======== AUSGANGSDATEN ========

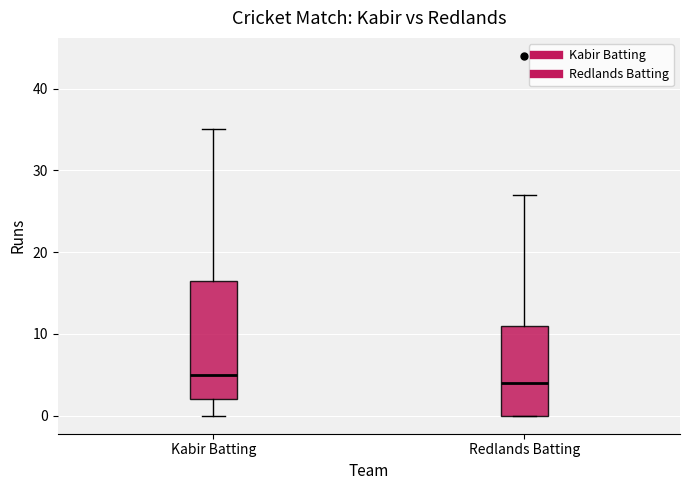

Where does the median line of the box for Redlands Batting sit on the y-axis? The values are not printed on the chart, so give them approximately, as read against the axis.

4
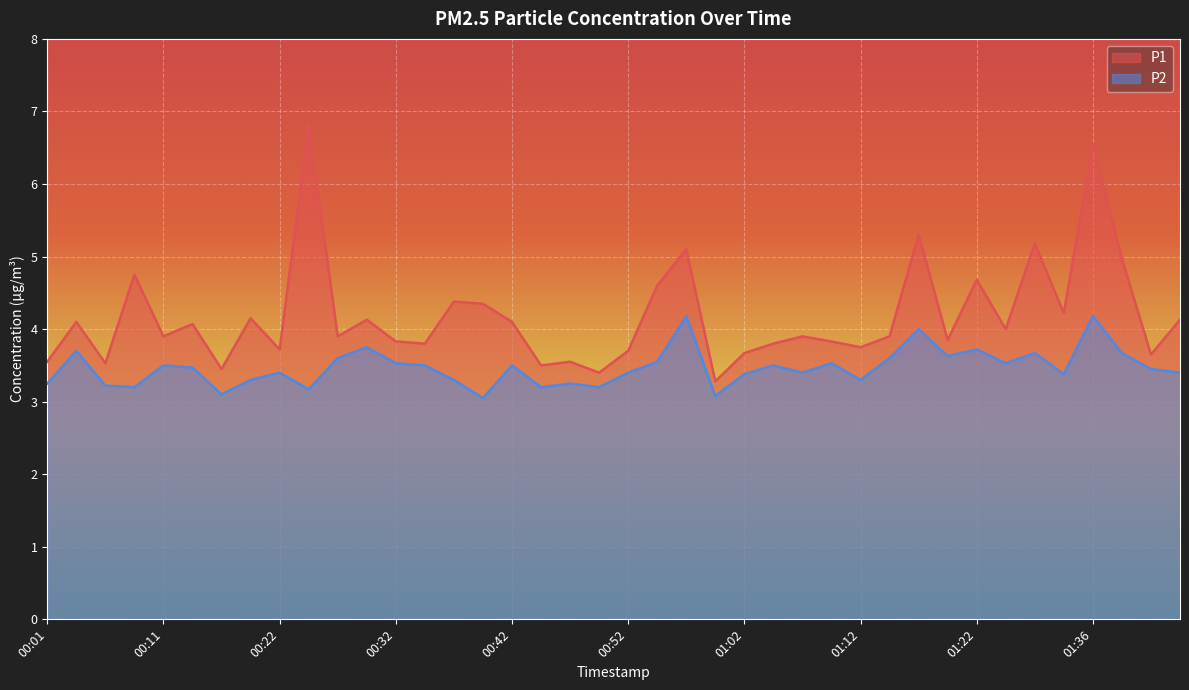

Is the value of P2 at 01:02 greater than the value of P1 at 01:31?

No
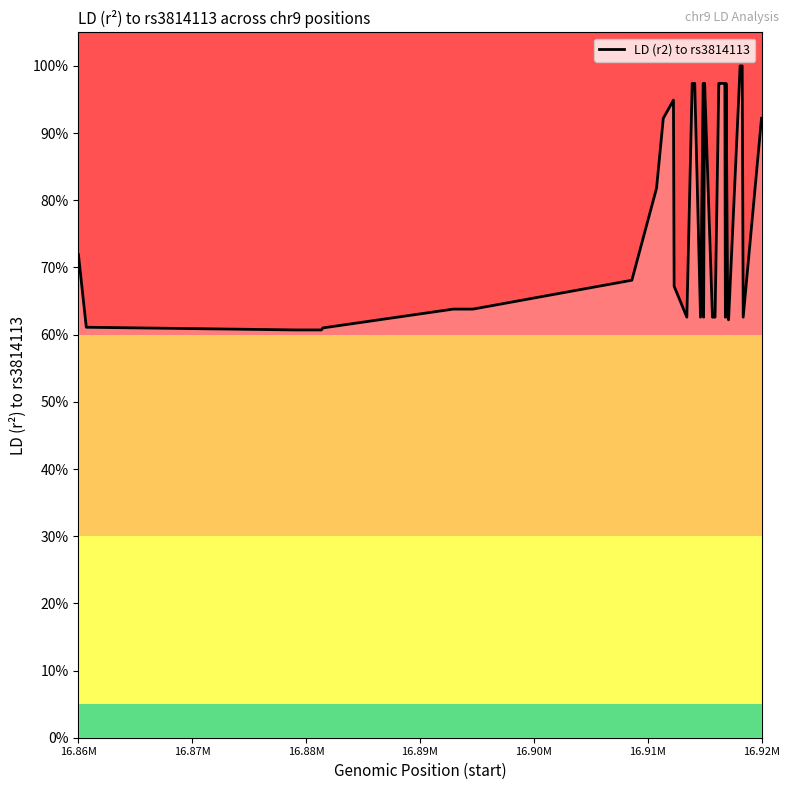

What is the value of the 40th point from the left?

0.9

========

SELBST AUSPROBIEREN →
Wähle aus den Daten oben jede Zeile aus, in der das Wort „read“ vorkommt, und schreibe diese Zeilen unverändert ab. Achte dabei auf Groß- und Kleinschreibung.

SCHRIFTLICHE ANTWORT →
Where does the median line of the box for Redlands Batting sit on the y-axis? The values are not printed on the chart, so give them approximately, as read against the axis.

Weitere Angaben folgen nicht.